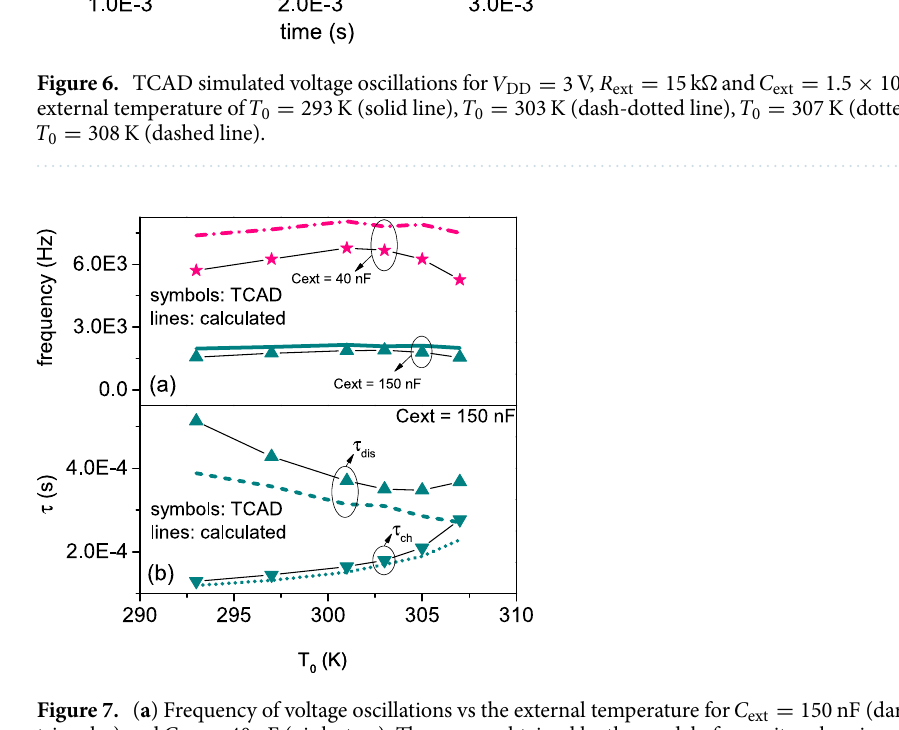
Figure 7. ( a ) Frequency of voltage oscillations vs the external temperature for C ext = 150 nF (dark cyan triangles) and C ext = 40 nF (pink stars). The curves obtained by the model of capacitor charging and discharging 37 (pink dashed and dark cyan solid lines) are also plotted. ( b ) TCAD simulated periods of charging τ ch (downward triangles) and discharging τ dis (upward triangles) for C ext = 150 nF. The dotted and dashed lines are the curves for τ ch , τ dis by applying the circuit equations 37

* * *

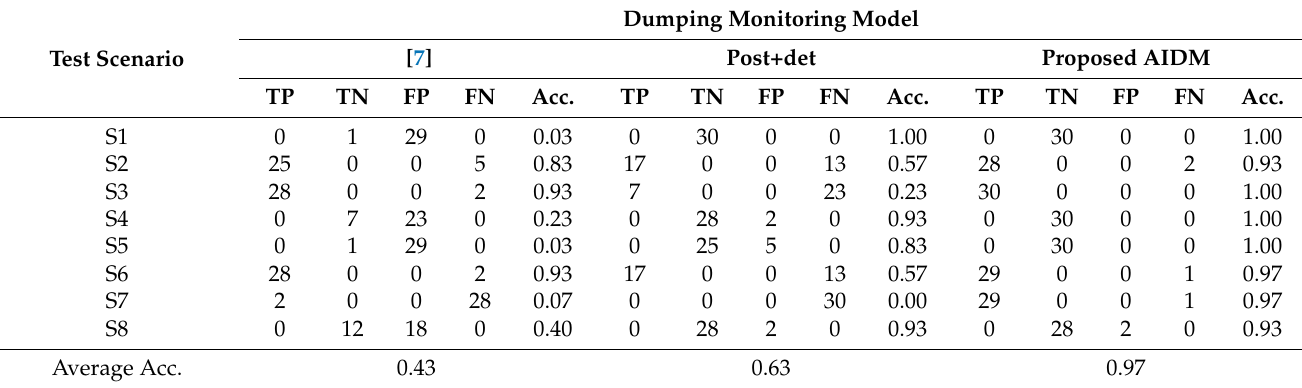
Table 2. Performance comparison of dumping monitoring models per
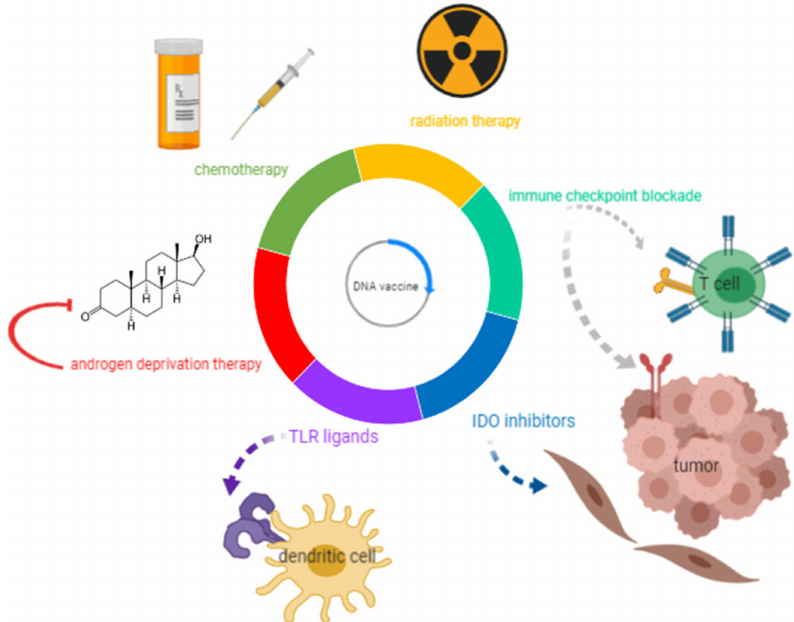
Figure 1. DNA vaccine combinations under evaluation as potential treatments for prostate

◆ **PROBLEM REQUIREMENTS**:
Transcribe, word for word, the stretch of lines in the data above from the one with "Table 2. Performance" through the one with "Figure 1. DNA"; omit all pictures.

◆ **WORKED SOLUTION**:
Table 2. Performance comparison of dumping monitoring models per
Figure 1. DNA vaccine combinations under evaluation as potential treatments for prostate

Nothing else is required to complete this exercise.